Wuppertal: Evaluationsbericht zur BEA

Für die Dezembersitzungen der Wuppertaler Ratsausschüsse ist der Evaluationsbericht über die Tätigkeit der Bergischen Entwicklungsagentur GmbH vorgelegt worden.

Trotz der öffentlichen Streiterei zwischen der IHK Wuppertal-Solingen-Remscheid und der Stadt Wuppertal, hat die Wuppertaler Stadtverwaltung den Ratsauftrag vom 12. Juli 2010 zur Evaluation der Tätigkeit der Bergischen Entwicklungsagentur GmbH (BEA) selbstverständlich fortgesetzt. So ist das schriftliche Ergebnis der Wuppertaler Stadtverwaltung jetzt Wuppertaler Ratsausschüssen vorgelegt worden und soll in der anstehenden Dezembersitzung des Wuppertaler Stadtentwicklungsausschusses erstmals vorgestellt und diskutiert werden.

Nach dem Rat der Stadt Wuppertal war drei Jahre nach Gründung der BEA eine erste Zwischenbilanz der Tätigkeiten zu ziehen und ein Evaluationsbericht über die Effizienz und Effektivität der Tätigkeit der BEA vorzulegen, was anhand von acht Fragestellungen überprüft werden sollte („Wuppertal: Sachstandsbericht zur BEA-Evaluierung“). Dabei sollte auch ein Benchmarking mit anderen Regionen (Region Dortmund, Euregio Maas-Rhein) vorgenommen und Möglichkeiten der organisatorischen und inhaltlichen Weiterentwicklung der BEA aufgezeigt werden.
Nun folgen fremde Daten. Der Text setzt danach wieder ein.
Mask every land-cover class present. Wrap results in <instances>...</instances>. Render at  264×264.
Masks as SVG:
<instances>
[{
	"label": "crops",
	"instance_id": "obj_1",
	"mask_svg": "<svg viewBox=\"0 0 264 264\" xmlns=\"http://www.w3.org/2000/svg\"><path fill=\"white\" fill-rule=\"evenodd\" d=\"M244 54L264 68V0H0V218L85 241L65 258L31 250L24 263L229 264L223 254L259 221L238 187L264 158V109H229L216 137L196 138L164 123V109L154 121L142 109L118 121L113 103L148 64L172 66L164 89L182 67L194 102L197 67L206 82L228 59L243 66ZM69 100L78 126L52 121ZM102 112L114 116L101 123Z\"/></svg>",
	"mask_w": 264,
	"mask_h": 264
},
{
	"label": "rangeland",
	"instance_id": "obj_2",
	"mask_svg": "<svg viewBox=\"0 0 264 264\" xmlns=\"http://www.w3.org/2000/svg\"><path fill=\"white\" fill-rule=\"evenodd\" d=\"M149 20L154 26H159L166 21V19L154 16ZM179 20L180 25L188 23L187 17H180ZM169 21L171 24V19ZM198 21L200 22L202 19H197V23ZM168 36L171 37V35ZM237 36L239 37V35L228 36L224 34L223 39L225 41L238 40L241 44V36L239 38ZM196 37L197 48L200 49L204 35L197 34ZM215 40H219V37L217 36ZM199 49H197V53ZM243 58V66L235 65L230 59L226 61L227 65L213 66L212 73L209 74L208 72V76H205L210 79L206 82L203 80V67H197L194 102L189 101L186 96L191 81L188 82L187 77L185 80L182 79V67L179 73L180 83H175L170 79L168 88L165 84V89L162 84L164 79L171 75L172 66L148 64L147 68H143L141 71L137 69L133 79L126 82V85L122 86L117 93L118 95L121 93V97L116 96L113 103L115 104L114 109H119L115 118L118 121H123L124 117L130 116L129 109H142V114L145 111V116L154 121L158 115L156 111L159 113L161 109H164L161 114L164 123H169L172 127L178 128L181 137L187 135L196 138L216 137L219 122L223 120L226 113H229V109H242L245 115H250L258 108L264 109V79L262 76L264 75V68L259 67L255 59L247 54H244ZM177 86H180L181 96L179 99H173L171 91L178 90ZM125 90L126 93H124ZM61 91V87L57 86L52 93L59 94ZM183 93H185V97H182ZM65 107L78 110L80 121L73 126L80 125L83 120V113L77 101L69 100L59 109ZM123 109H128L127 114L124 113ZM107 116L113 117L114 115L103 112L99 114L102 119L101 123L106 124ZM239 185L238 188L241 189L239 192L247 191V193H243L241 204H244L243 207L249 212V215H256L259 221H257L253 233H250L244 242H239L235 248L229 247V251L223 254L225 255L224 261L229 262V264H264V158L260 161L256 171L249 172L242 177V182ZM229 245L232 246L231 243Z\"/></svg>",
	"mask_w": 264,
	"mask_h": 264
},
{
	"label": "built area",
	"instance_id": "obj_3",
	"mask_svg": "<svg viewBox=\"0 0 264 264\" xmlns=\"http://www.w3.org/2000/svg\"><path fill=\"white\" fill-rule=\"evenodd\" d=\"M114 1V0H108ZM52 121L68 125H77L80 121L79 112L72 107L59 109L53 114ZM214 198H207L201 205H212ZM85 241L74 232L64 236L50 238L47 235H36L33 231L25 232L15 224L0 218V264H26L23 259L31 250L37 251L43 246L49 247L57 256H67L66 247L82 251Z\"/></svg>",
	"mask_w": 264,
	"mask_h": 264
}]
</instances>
So sollten Fehlentwicklungen beseitigt werden, da eine Nachbesserung im Interesse aller BEA-Gesellschafter sein sollte.

Bei einem grundfinanzierten BEA-Budget von über 6 Millionen Euro und verwendbaren Restmitteln der Regionale 2006 von rund 2 Millionen Euro ist eine Evaluation nach drei Jahren bei einer zunächst beabsichtigten, sechsjährigen Laufzeit eigentlich eine selbstverständliche Vorgehensweise. Die befristete BEA-Laufzeit läuft noch bis zum 30.09.2014.

Zudem gab es in den letzten vier Jahren der BEA-Vorlauf- und Betriebszeit trotz des von den Räten der bergischen Großstädte verabschiedeten Handlungsrahmens „Strukturimpulse für das Bergische Städtedreieck“ (Teil 1) vom April 2007 sowie vieler BEA-Gesellschaftertreffen und -Pressemitteilungen ganz offensichtlich keine klare Ausrichtung der BEA-Tätigkeiten.

Zusammenfassung der Hauptergebnisse dieser BEA-Evaluation (VO/0811/10):

1. Wie kann der Informationsfluss und die Einbindung der Politik auf regionaler und kommunaler Ebene verbessert werden?

Die viermal pro Jahr tagende BEA-Gesellschafterversammlung und die BEA-Geschäftsführung haben seit dem BEA-Start im Oktober 2007 eine Beteiligung der Stadträte von Remscheid, Solingen und Wuppertal für wichtige Fragestellungen (Jährliches Arbeitsprogramm und Wirtschaftsplan der BEA) bisher nicht sicherstellen können.

Die Regionale Lenkungsgruppe, die sich u.a. aus kommunalen Ratsvertretern, gesellschaftlich relevanten Organisationsvertretern der Region und aus NRW-Landesvertretern zusammensetzt, wurde bisher einmal pro Jahr und gewöhnlich im Anschluss einer BEA-Gesellschafterversammlung eingeladen. Dies bedeutet, dass selten getagt wurde und wenn, dann immer erst nachdem vorher in der BEA-Gesellschafterversammlung wichtige Entscheidungen schon getroffen worden sind, so dass Empfehlungen der Regionalen Lenkungsgruppe in Bezug auf wichtige Entscheidungen nicht, nur erschwert oder kaum zeitnah Berücksichtigung finden konnten.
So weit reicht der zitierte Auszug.